Le procès n'aura pas lieu «avant plusieurs mois», a annoncé le procureur Desmond da Silva, qui a précisé que l'ancien président libérien serait présenté très prochainement à un juge.

«Il est temps que Charles Taylor soit jugé devant le tribunal», a déclaré Kanji Daramy, porte-parole du président sierra-léonais Ahmad Tejan Kabbah, dans le complexe comprenant le tribunal et le centre de détention. «Des personnes comme Charles Taylor, qui ont commis des crimes contre ce pays, doivent être jugées par le tribunal spécial», a-t-il estimé.

À la frontière

Âgé de 58 ans, Taylor, qui avait disparu lundi soir de la villa de Calabar où il vivait en exil au Nigeria, a été appréhendé hier au petit matin alors qu'il tentait de fuir au Cameroun voisin. Il a été interpellé au poste-frontière de Gamboru-Ngala alors qu'il voyageait à bord d'un 4X4 porteur de plaques minéralogiques diplomatiques en compagnie d'une femme et d'un petit garçon. D'après les autorités locales, le véhicule transportait une malle bourrée de dollars.

L'ancien maquisard, accusé d'avoir attisé les guerres civiles qui ont déchiré l'Afrique de l'Ouest dans les années 90, vivait en exil au Nigeria depuis son départ de Monrovia, négocié en 2003 pour faciliter le retour de la paix au Liberia au terme de 14 années d'une guerre civile particulièrement sanglante.

À son arrivée hier à l'aéroport de Monrovia, au Liberia, Taylor a été pris en charge par des Casques bleus des Nations unies et un huissier du tribunal spécial pour la Sierra Leone, qui l'ont placé à bord d'un hélicoptère de l'ONU pour Freetown.
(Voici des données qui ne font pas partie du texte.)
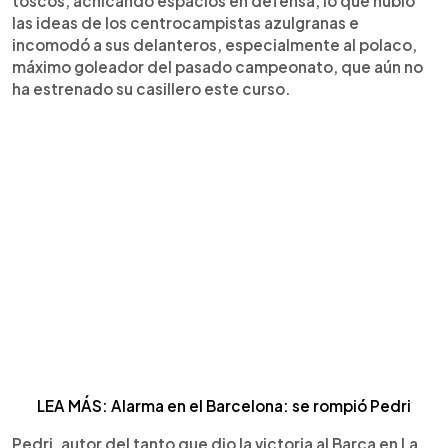
toscos, achicando espacios en defensa, lo que nubló
las ideas de los centrocampistas azulgranas e
incomodó a sus delanteros, especialmente al polaco,
máximo goleador del pasado campeonato, que aún no
ha estrenado su casillero este curso.
LEA MÁS: Alarma en el Barcelona: se rompió Pedri
Pedri, autor del tanto que dio la victoria al Barça en La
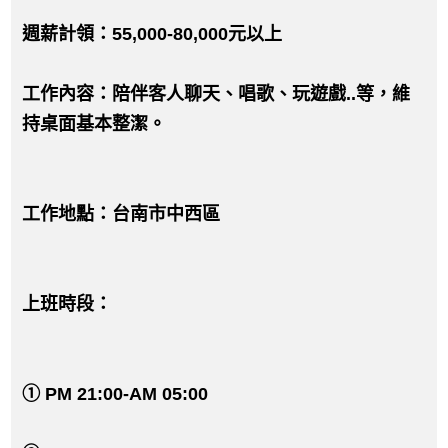
週薪計領：55,000-80,000元以上
工作內容：陪伴客人聊天、唱歌、玩遊戲..等，維
持桌面基本整潔。
工作地點：台南市中西區
上班時段：
① PM 21:00-AM 05:00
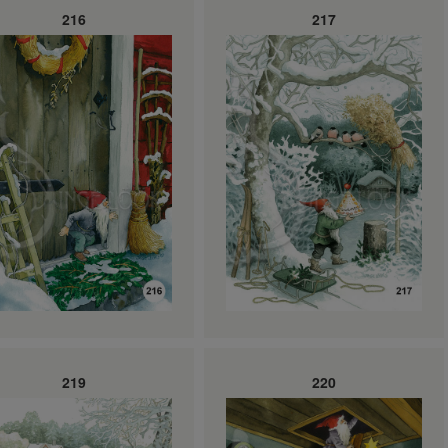
216
217
219
220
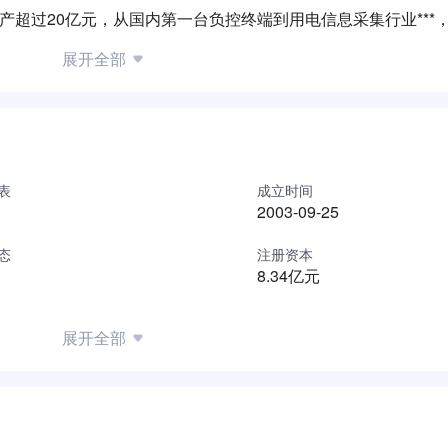
资产超过20亿元，从国内第一台负控终端到用电信息采集行业***
电领域的四大业务板块，主要包括：智能配电设备及系统、用电
展开全部
江苏省电网数据智能采集工程技术研究中心、南京市企业技术中
司获得33项国家专利和40项软件著作权，其中5项国家发明专利
。
国内上百座大、中城市使用。 “新联”商标被认定为南京市著名
表
成立时间
2003-09-25
公司通过iso9000质量保证体系认证、iso14001:2004
2012、2013、2014年连续三年年入选福布斯中国潜力上市公司10
态
注册资本
8.34亿元
价值，与合作伙伴共赢，这就是新联电子追求的价值！
om （邮件主题/简历名称格式：岗位名称 学校 专业 学历 姓名）
展开全部
-69691769
口出,向前200米，右拐沿着砂之船路一直向前走，10-15分钟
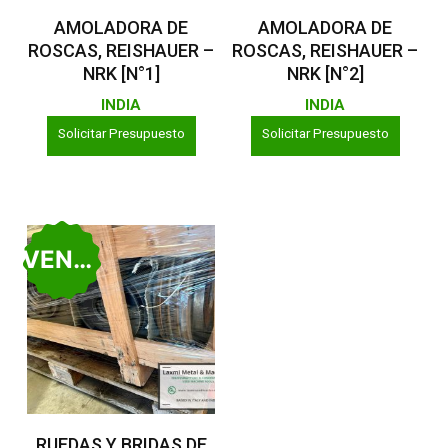
Leer Más
Leer Más
AMOLADORA DE
AMOLADORA DE
ROSCAS, REISHAUER –
ROSCAS, REISHAUER –
NRK [N°1]
NRK [N°2]
INDIA
INDIA
Solicitar Presupuesto
Solicitar Presupuesto
VENDIDO
Leer Más
RUEDAS Y BRIDAS DE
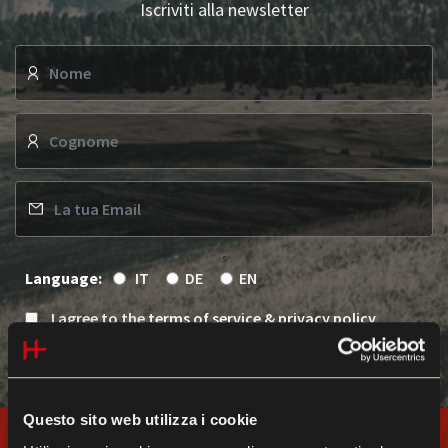
Iscriviti alla newsletter
s
Language:
IT
DE
EN
I agree to the
terms of service & privacy policy
Iscriviti
Questo sito web utilizza i cookie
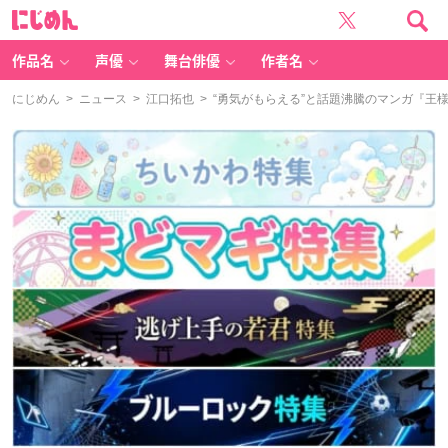
に
じ
め
ん
作品名
声優
舞台俳優
作者名
にじめん
>
ニュース
>
江口拓也
> “勇気がもらえる”と話題沸騰のマンガ『王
Dans la capitale de la Sierra Leone, il a aussitôt été transféré dans un vaste complexe abritant le tribunal spécial pour la Sierra Leone. L'ancien chef de guerre et ancien président est descendu menotté de l'hélicoptère et a été placé dans une cellule de la prison du tribunal, où un haut responsable de la police sierra-léonaise lui a lu l'acte d'inculpation le concernant, a déclaré un diplomate en poste à Freetown.

Demande d'extradition

Le 5 mars, le gouvernement de la nouvelle présidente libérienne Ellen Johnson-Sirleaf avait demandé au Nigeria de livrer Taylor au Tribunal spécial sur les crimes commis pendant la guerre civile en Sierra Leone, créé avec l'aval des Nations unies. Trois semaines après, Abuja répondait que Monrovia était libre de venir le chercher, sans préciser toutefois les modalités et la date de ce transfert.

Quelques heures avant la fuite de Taylor, Johnson-Sirleaf avait émis le souhait que celui-ci soit transféré directement en Sierra Leone pour y être jugé, sans passer par le Liberia.

Aux États-Unis, où il est en visite, le président nigérian Olusegun Obasanjo a estimé que l'arrestation au Nigeria de Charles Taylor et son expulsion lui rendaient justice.

Les ONG des droits de l'homme ont estimé qu'un procès rapide de Taylor enverrait un message fort à travers l'Afrique, où des milliers de personnes ont souffert des dictateurs et des chefs de guerre, a déclaré Corinne Dufka, chef du bureau de Human Rights Watch pour l'Afrique de l'Ouest.